Paul Veradittakit, a partner with the investment firm Pantera Capital —  it was among the first outfits to raise a fund focused exclusively on ICOs — is also seeing a shift, he says.

Even before it became clearer that the SEC wants to bring sales of ICOs under its authority, a growing number of founders was growing “more receptive to the token-fundraising model,”  he says. It makes sense, in his view. “If you’re going to [sell] a token, you may as well be raising token rounds and having investors come in and build up the value of these tokens.”

Besides, he adds, as the “space matures and we gain more clarity on the regulator side, more and more of these institutional investors are not going to be receptive to these [ICOs] where there are no boards or protective provisions or liquidation preferences or caps.”

The rounds won’t look exactly like venture rounds. They’ll likely look more like layered seed rounds, says Veradittakit.

“Right now,” he says, “a team will say it’s going to sell 30 million tokens and [as a result] give away 30 percent of the company, which establishes the company [valuation] at $100 million. But is it worth it at the white paper stage, which is often when ICOs are taking place? Probably not.” Veradittakit instead envisions more teams raising a bit of money to get themselves going, then pricing rounds at more traditional valuations, then ultimately staging their ICOs.

He says founders themselves would prefer their fundings shake out this way, in large part because the people embracing ICOs are changing. Whereas it was the “early crypto guys who were fundraising last year and who understood the model and who’ve been in this space,” more seasoned entrepreneurs are beginning to see the value in ICOs, too.

These days, he continues, “They’re telling me they want [the equivalent of ICO rounds] — they want people who will help them build companies for the long term. They don’t want to go through that quick flip and for the price [of their cryptocurrency] to tank.”

Some of them may have in mind Tezos, a little-known Zug, Switzerland- based project that said last year that it wanted to create a “new decentralized blockchain that governs itself by establishing a true digital commonwealth.”

Tezos managed to raise $232 million via a token sale last summer, but its plans were promptly thwarted by fighting between its cofounders, delaying the development of even the digital tokens — Tezzies — that its ICO contributors expected to receive.

The company is at the center of several public lawsuits as a result.

Even without infighting, one could imagine a young company being drowned by so much capital. Indeed,  on stage in Lisbon in November, investor Tim Draper, an early investor in Tezos, suggested that ICO rounds would make far more sense.

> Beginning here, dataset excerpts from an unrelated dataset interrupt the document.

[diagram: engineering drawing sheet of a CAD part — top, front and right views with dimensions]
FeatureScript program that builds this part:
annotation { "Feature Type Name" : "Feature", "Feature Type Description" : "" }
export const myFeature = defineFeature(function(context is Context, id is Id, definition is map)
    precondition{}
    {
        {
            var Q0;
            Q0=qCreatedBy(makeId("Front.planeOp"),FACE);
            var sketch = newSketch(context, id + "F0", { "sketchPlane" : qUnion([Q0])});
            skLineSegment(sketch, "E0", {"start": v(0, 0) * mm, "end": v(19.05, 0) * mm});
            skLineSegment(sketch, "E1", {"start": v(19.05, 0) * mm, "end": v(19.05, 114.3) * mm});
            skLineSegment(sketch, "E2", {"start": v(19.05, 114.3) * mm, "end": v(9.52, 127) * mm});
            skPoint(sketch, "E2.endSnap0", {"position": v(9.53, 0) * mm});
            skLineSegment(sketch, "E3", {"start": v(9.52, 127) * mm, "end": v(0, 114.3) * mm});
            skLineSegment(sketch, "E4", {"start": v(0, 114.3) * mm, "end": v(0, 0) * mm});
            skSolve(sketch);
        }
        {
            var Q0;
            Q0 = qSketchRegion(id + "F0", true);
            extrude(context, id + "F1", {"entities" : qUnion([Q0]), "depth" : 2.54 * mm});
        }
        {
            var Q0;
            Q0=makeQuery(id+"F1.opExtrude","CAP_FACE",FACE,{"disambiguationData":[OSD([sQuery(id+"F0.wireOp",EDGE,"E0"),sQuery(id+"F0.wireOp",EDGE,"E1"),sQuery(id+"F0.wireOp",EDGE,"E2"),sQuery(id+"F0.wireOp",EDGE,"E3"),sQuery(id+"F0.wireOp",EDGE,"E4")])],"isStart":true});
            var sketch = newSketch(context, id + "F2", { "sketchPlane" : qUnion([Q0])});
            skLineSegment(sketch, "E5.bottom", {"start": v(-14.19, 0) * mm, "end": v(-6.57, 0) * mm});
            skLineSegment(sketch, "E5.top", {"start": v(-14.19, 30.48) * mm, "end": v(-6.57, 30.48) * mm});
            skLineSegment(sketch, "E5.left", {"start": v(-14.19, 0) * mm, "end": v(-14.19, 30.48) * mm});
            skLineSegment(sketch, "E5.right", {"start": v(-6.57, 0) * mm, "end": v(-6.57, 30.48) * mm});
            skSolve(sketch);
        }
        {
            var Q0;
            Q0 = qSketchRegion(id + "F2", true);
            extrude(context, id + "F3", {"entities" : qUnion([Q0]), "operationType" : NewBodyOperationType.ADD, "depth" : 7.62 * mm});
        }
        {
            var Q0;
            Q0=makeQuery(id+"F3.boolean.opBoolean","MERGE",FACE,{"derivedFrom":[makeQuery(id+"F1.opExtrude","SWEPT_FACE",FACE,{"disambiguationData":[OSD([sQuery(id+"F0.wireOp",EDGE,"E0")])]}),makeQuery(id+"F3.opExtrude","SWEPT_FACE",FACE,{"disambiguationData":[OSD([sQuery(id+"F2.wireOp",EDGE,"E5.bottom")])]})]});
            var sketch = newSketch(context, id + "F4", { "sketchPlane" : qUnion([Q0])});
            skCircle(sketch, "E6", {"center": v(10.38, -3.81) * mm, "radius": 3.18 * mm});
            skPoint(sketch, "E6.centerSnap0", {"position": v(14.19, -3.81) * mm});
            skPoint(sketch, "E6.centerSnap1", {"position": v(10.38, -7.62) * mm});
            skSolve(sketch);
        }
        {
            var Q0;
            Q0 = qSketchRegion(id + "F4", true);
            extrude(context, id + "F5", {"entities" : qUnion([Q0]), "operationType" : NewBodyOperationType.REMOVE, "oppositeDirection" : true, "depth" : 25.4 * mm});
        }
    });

Said Draper at the time: “I do think that an ICO should be just the first of many offerings, so that people can raise the money as they need it rather than raise it all at once. [T]here’s not a good use of capital there [otherwise].

“If I raise the $240 million that Tezos raised and it sits in this weird, convoluted legal structure in Switzerland, what do you do with that? How do you manage that money when you really only need $2 million or $3 million a year?”

Asked about his comments last week, Draper reiterated his earlier point, advising ICO issuers to “think ahead to make sure they have enough tokens to make subsequent issues in order to better manage the cash flows of the token offering.”

Either way, none of the people we spoke with for this piece — Draper, Miroshnik, and Veradittakit — is worried about ICOs going away. “They are here to say,” Veradittakit says enthusiastically.

It’s time for them to grow up, though, the three suggest. And the SEC seems prepared to ensure they do.

“Things are becoming more standardized,” says Miroshnik. “Buyers are more open to lock-ups. Buyers coming in earlier are asking for larger discounts. We’re seeing more people gravitate toward SAFT structures.”

As the regulatory guardrails narrow, expect to see much more of the same.